### SEITENAUSZUG
>>>>>
Mütter & Töchter – wie wir wohnen und was uns verbindet
Die Idee hinter dem Buch ist so einfach wie spannend. Die Idee der „Mutter“ als erstes Zuhause als Grundelement des Lebens und ihren Einfluss auf ihre Kinder haben die Autorinnen Stefanie von Wietersheim und Claudia von Boch interessiert. Sie schreiben in Ihrem Vorwort:
…Wohnungen und Häuser sind Behausungen, sie geben Sicherheit, Stabilität, sind Ausdruck eines Lebensgefühls, bieten unseren Träumen ein Dach – etwas ganz Elementares. Und damit sind wir wieder bei der Idee der Mutter als Zuhause, als Grundelement des Lebens. Wenn es um das Haus geht, und den Einfluss der Mutter darin, gibt es viele Fragen und Antworten, die faszinieren. Was sagt unser Zuhause über uns als Menschen, als Angehörige einer Sippe, einer Kleinfamilie, einer Gesellschaftsschicht? Wie beeinflusst die Berufswahl das Zuhause? Kann man Stil lernen? Wie wird er weitergegeben? Wie tradieren sich Geschmack und die Vorstellung dessen, was als schön gilt? All das sieht man, wenn man Häuser genau betrachtet. Und wenn man parallel sowohl Häuser von Müttern als auch von Töchtern ansieht, kann man bemerkenswerte Parallelen, versteckte Zitate oder radikale Brüche erkennen.
Sich diesem spannenden Thema angenähert haben die Autorinnen über Interviews und wunderbare Fotografien der Wohnungen und Häuser sowohl der Mütter als auch ihrer Töchter. So entstanden 10 intime Porträts von Müttern und Töchtern unterschiedlichster Herkunft und Hintergründe.
<<<<<
### DATENSATZAUSZUG
>>>>>
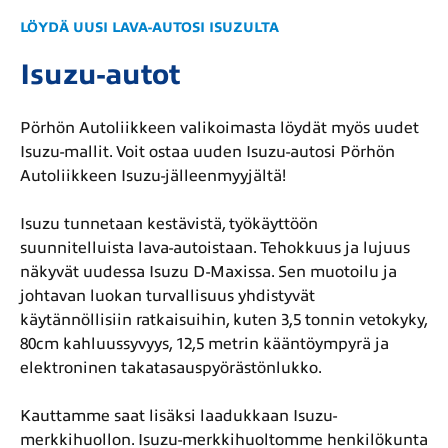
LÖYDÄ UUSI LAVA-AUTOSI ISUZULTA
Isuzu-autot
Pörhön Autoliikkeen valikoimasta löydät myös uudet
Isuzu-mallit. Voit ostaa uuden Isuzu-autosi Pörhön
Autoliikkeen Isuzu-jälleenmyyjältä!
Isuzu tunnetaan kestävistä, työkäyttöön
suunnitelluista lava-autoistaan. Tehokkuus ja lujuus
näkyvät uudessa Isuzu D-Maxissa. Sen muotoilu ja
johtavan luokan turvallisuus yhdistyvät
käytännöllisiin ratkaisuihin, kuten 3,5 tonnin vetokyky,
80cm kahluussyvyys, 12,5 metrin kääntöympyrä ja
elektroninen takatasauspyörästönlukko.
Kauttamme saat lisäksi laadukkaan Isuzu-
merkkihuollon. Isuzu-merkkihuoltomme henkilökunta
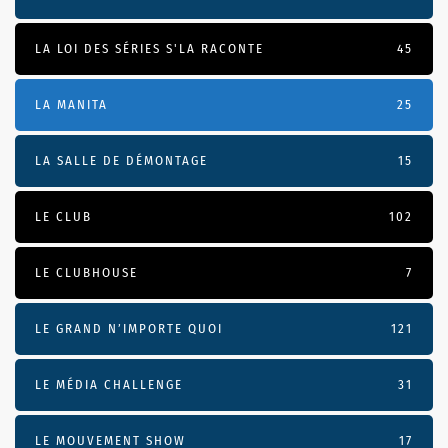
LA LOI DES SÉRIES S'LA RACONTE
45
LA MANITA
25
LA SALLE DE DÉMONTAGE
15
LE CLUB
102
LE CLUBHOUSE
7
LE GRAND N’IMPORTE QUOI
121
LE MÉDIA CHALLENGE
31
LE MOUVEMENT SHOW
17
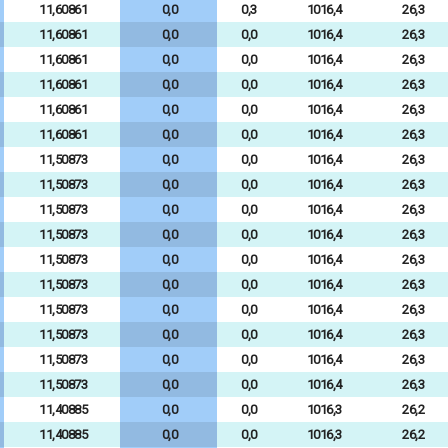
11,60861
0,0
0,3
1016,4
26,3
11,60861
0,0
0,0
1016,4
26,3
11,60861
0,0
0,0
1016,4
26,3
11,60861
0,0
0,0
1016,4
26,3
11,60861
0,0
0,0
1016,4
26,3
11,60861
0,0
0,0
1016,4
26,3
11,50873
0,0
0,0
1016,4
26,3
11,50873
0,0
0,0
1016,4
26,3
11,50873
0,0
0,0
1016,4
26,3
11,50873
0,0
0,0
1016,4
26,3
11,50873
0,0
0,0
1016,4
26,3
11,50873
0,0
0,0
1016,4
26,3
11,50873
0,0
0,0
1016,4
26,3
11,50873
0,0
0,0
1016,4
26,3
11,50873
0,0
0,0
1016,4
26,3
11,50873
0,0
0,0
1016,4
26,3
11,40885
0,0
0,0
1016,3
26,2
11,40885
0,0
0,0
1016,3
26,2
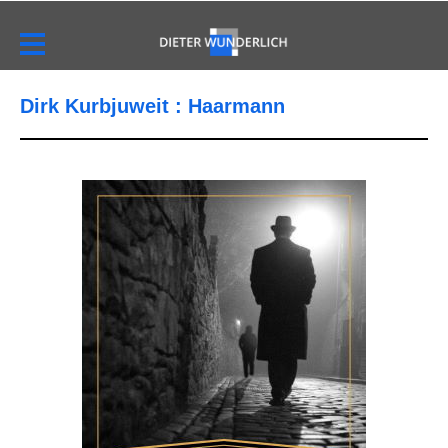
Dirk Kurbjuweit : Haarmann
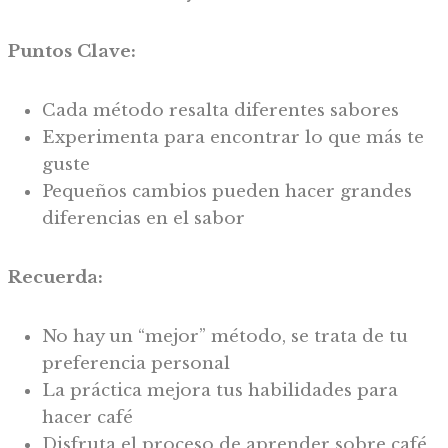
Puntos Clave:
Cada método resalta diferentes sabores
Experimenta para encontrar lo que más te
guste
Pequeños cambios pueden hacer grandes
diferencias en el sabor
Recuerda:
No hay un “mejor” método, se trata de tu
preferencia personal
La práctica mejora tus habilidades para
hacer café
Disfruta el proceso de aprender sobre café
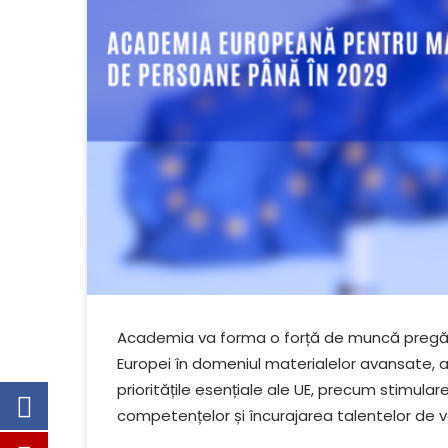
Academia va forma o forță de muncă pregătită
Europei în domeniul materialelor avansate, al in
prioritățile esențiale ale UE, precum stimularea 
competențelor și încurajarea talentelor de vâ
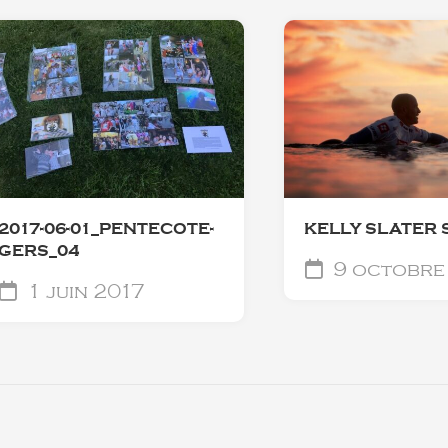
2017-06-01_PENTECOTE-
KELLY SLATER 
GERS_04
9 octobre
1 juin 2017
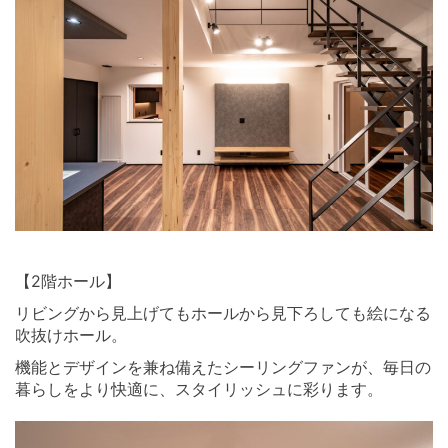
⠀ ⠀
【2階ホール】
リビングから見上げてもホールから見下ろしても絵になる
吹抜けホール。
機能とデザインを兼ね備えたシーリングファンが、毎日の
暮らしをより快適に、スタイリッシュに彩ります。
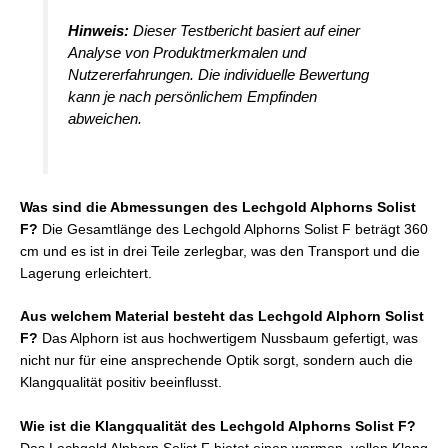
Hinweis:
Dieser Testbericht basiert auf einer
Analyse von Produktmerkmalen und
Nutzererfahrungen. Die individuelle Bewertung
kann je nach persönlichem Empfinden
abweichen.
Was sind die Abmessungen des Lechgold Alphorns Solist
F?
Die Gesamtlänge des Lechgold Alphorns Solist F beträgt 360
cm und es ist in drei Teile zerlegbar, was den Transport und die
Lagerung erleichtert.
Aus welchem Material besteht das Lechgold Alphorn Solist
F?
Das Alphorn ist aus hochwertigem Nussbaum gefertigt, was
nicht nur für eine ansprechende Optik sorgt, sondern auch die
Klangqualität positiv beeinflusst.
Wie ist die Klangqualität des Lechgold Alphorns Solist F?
<<<<<
>>>>>
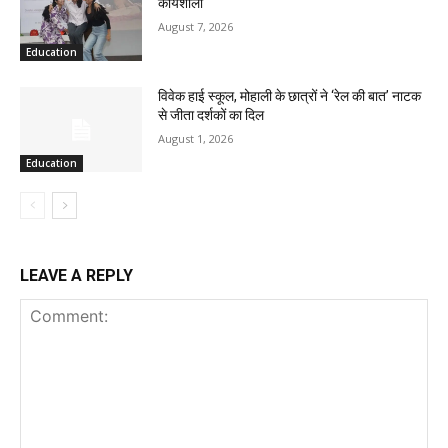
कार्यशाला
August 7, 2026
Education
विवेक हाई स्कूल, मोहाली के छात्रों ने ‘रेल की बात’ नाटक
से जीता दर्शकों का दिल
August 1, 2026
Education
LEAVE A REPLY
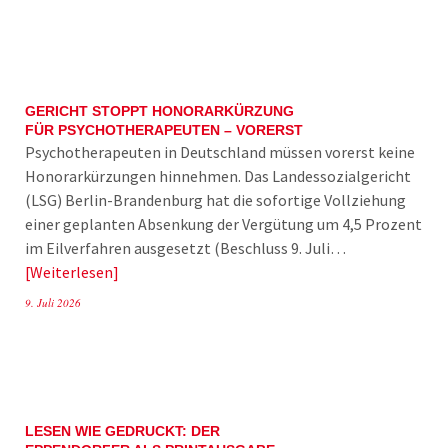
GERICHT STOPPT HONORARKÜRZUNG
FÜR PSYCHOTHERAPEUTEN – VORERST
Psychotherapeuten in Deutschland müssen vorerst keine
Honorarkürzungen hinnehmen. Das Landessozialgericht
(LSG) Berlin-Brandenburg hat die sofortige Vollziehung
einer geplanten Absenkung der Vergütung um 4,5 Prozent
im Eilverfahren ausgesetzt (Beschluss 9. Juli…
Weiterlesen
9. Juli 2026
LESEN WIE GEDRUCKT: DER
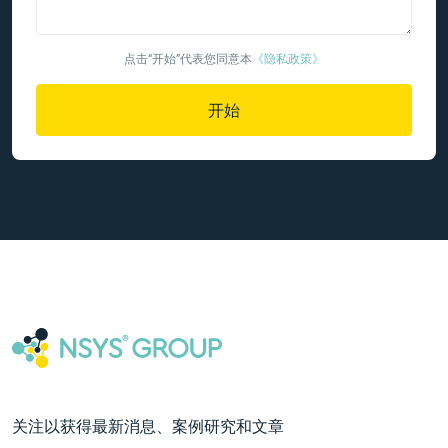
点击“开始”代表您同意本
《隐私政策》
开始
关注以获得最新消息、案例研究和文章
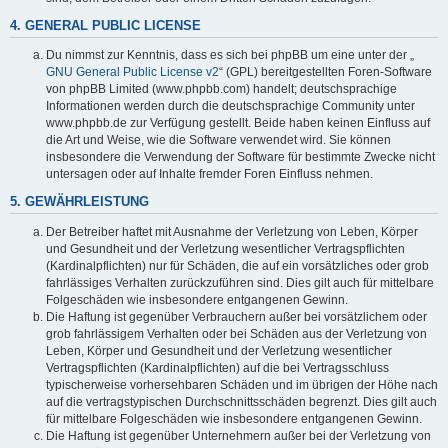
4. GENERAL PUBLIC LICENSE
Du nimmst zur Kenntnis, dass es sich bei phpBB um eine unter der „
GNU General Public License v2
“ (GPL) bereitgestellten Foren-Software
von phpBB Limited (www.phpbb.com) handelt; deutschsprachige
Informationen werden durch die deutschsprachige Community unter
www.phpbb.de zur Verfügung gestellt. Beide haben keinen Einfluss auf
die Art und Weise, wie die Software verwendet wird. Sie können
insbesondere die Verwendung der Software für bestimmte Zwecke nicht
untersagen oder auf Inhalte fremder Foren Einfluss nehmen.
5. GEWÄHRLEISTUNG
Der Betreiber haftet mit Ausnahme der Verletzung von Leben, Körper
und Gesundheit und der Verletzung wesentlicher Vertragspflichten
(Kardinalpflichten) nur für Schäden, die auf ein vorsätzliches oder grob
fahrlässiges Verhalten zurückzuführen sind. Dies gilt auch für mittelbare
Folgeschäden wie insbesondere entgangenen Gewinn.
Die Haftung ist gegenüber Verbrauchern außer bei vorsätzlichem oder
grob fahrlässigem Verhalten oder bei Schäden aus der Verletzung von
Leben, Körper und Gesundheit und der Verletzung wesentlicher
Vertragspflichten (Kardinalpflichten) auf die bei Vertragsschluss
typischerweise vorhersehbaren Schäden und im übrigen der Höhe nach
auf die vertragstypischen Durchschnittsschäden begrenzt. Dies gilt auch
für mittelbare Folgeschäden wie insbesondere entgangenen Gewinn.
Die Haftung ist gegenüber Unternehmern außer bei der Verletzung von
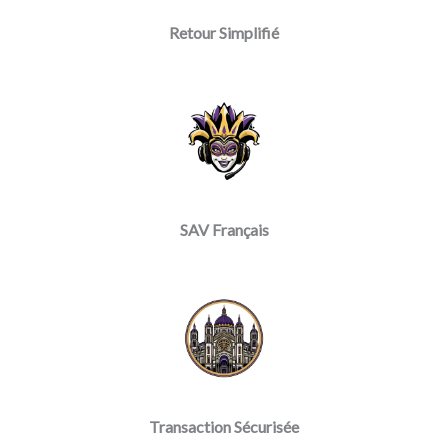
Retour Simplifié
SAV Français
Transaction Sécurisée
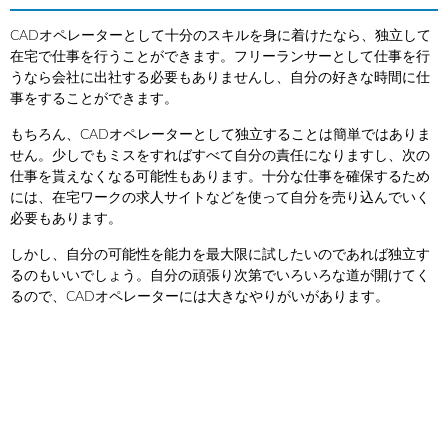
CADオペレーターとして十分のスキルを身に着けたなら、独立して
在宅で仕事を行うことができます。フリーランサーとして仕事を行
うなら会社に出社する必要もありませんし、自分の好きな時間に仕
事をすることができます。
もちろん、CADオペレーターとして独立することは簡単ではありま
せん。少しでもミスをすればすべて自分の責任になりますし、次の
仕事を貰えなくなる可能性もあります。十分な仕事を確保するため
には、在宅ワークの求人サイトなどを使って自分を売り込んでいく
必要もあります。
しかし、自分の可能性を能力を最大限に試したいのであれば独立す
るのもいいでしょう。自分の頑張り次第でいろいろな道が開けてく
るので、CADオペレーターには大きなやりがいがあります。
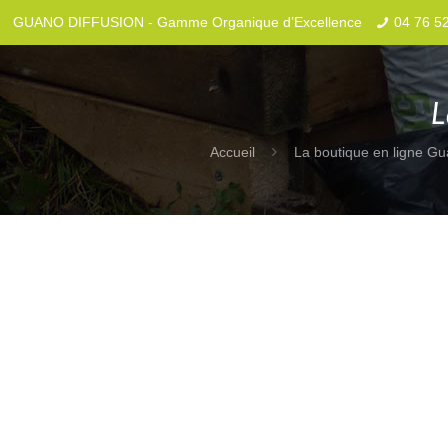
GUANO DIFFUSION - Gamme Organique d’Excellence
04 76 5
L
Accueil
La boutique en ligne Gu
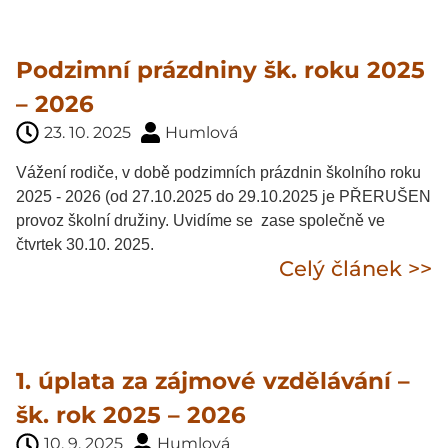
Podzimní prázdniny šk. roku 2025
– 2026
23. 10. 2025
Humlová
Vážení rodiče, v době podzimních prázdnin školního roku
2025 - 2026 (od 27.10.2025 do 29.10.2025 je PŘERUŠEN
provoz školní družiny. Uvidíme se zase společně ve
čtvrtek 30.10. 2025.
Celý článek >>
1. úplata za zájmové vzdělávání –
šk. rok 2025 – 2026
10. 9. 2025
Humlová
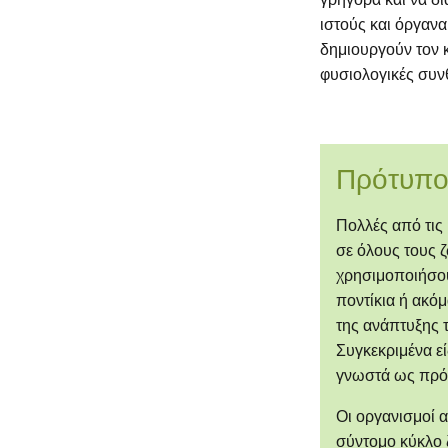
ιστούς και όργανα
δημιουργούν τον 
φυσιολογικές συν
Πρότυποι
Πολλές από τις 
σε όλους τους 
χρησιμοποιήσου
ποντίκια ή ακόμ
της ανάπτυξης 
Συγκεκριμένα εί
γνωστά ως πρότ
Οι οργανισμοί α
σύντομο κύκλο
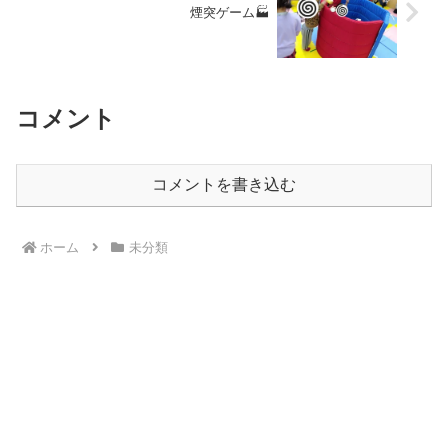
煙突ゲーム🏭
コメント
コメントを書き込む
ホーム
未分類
<<<<<
### ARBEITSANWEISUNG
Kopieren Sie aus dem Seitenauszug wortgetreu alles von „Sich diesem spannenden“ bis hinunter zu „Herkunft und Hintergründe.“. Die Einträge werden hierfür nicht benötigt.

### ANTWORT FOLGT
Sich diesem spannenden Thema angenähert haben die Autorinnen über Interviews und wunderbare Fotografien der Wohnungen und Häuser sowohl der Mütter als auch ihrer Töchter. So entstanden 10 intime Porträts von Müttern und Töchtern unterschiedlichster Herkunft und Hintergründe.